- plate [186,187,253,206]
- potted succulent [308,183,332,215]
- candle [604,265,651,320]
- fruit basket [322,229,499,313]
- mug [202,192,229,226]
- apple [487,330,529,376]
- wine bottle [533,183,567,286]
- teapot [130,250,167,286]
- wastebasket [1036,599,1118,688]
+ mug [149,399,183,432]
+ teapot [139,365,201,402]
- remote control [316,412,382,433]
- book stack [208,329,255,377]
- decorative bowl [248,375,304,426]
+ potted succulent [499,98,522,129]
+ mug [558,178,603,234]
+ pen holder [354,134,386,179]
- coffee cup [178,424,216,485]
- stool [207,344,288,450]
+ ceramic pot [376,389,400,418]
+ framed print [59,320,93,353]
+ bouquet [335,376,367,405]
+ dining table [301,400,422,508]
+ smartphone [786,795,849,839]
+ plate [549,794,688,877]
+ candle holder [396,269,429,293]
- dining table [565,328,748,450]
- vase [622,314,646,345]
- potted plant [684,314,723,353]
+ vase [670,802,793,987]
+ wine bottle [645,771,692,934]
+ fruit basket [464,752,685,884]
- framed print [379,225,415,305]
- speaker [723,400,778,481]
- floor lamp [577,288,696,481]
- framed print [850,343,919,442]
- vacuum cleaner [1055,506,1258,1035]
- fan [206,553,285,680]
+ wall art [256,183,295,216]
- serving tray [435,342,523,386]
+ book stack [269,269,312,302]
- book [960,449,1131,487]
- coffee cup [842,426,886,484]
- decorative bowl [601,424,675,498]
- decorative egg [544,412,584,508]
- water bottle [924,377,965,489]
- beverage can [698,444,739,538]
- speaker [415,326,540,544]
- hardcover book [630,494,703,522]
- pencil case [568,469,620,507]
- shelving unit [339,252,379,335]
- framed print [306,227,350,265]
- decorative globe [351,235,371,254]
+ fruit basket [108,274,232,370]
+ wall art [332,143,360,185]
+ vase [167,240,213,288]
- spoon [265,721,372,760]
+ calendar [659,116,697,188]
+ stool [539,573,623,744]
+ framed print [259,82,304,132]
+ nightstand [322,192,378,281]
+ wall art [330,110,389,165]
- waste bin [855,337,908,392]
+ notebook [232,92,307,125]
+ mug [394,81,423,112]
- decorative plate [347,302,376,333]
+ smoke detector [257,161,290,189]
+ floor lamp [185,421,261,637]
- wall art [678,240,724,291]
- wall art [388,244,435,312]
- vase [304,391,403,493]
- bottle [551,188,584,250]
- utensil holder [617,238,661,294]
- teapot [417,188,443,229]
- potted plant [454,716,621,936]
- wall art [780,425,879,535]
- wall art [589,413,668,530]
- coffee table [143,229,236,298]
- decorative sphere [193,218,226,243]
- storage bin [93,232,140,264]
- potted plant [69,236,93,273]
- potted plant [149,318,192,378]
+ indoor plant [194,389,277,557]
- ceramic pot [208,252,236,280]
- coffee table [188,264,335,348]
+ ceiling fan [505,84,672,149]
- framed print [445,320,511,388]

+++

TASK PROMPT:
Lines of the listing above that include the string "wine" should each be copied.

OUTPUT FOR THIS TASK:
- wine bottle [533,183,567,286]
+ wine bottle [645,771,692,934]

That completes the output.